WHAT YOU ARE ASKED TO DO: Find how many lines in the data below include the word "pixels", then write only that number.

DATASET ENTRIES:
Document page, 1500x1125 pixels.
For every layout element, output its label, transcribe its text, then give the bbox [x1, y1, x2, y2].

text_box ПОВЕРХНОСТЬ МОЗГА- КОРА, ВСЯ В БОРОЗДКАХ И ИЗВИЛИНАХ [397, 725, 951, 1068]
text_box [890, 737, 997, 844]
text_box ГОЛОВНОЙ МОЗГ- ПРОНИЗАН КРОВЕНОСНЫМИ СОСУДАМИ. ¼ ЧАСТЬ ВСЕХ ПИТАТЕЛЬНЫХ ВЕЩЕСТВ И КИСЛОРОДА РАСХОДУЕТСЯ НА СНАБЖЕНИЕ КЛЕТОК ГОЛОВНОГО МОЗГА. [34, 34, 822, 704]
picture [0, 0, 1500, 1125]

...

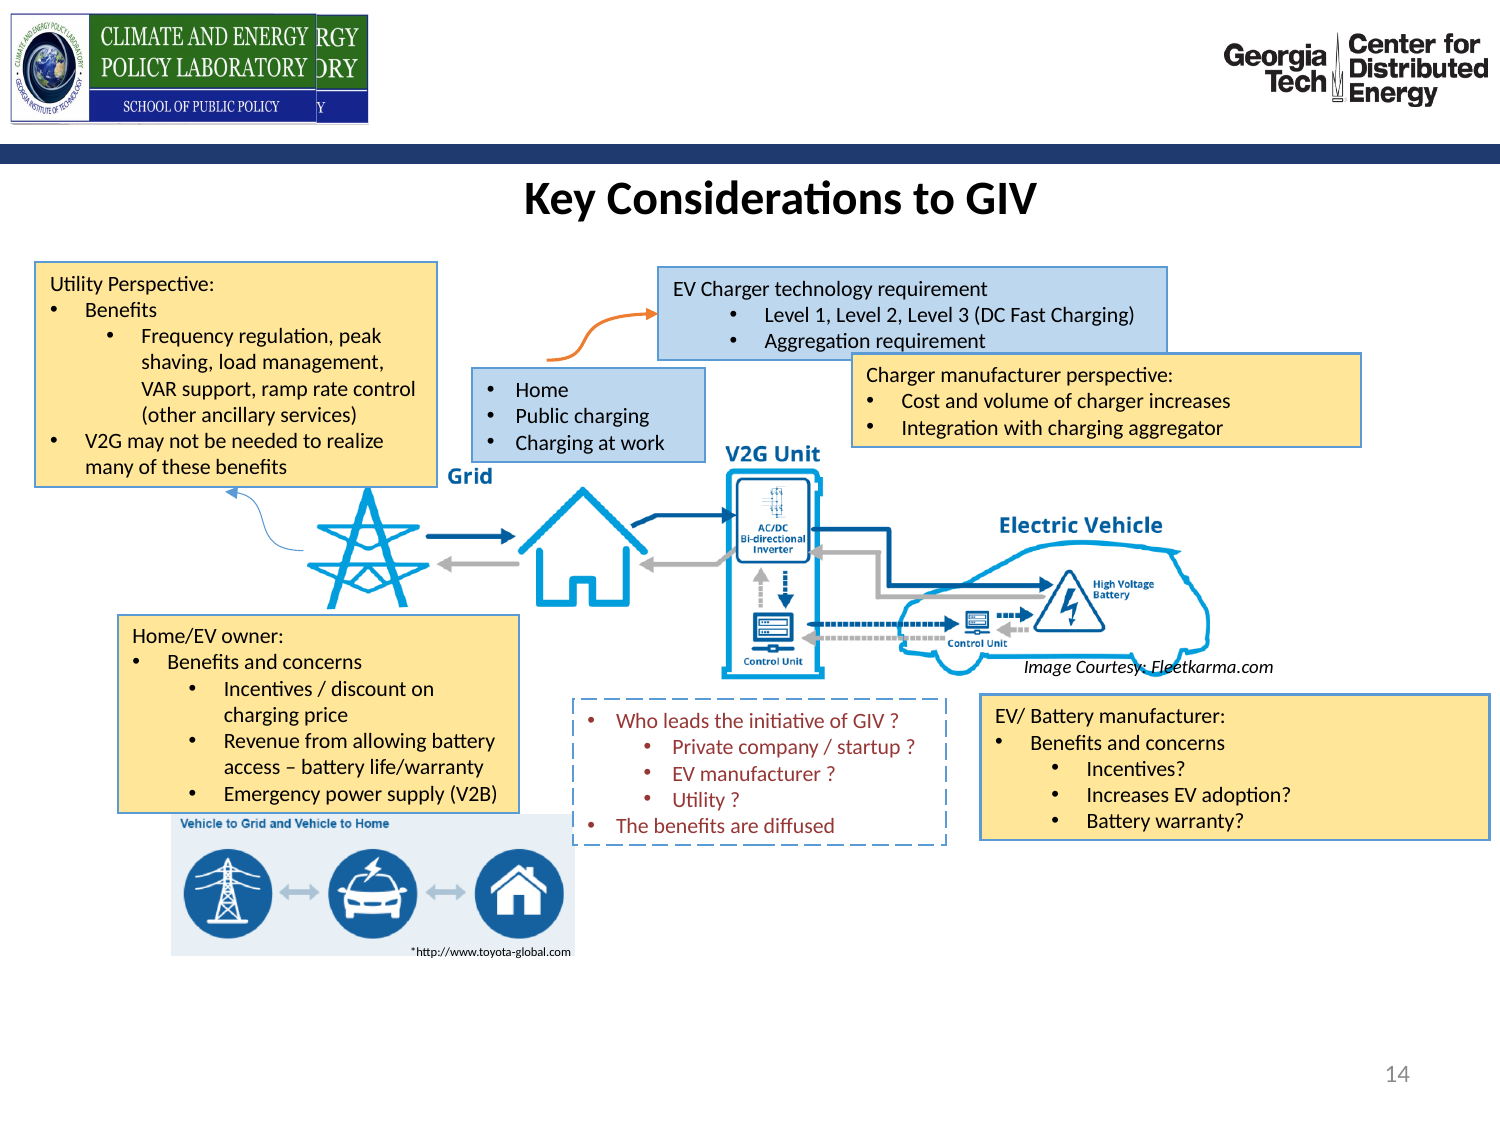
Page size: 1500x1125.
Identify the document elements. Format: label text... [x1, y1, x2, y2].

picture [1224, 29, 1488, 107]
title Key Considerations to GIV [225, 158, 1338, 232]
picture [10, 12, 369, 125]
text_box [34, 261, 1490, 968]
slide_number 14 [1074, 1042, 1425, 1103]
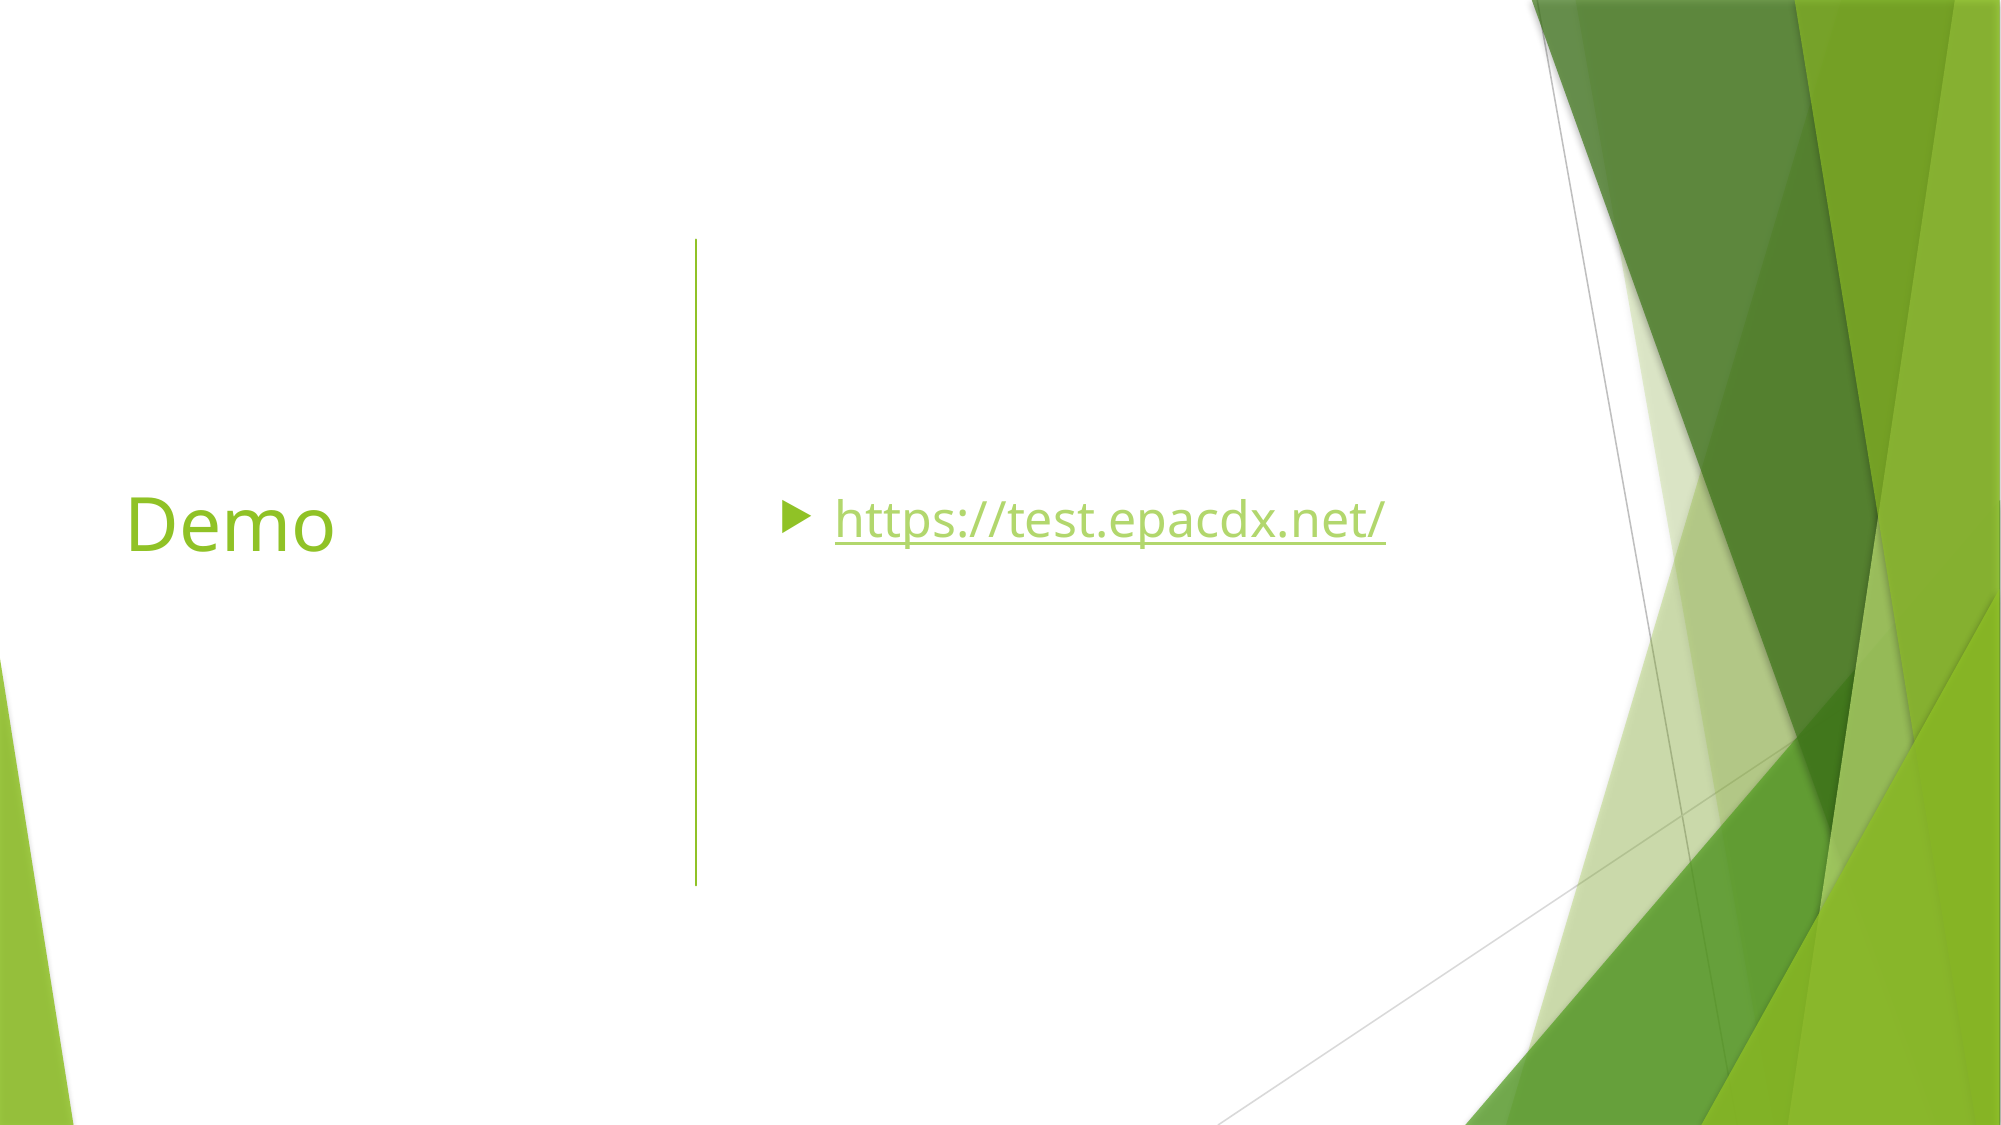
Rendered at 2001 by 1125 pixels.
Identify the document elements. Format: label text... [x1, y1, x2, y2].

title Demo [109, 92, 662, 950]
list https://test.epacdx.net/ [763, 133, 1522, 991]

ANSWER TO THE PROBLEM: 2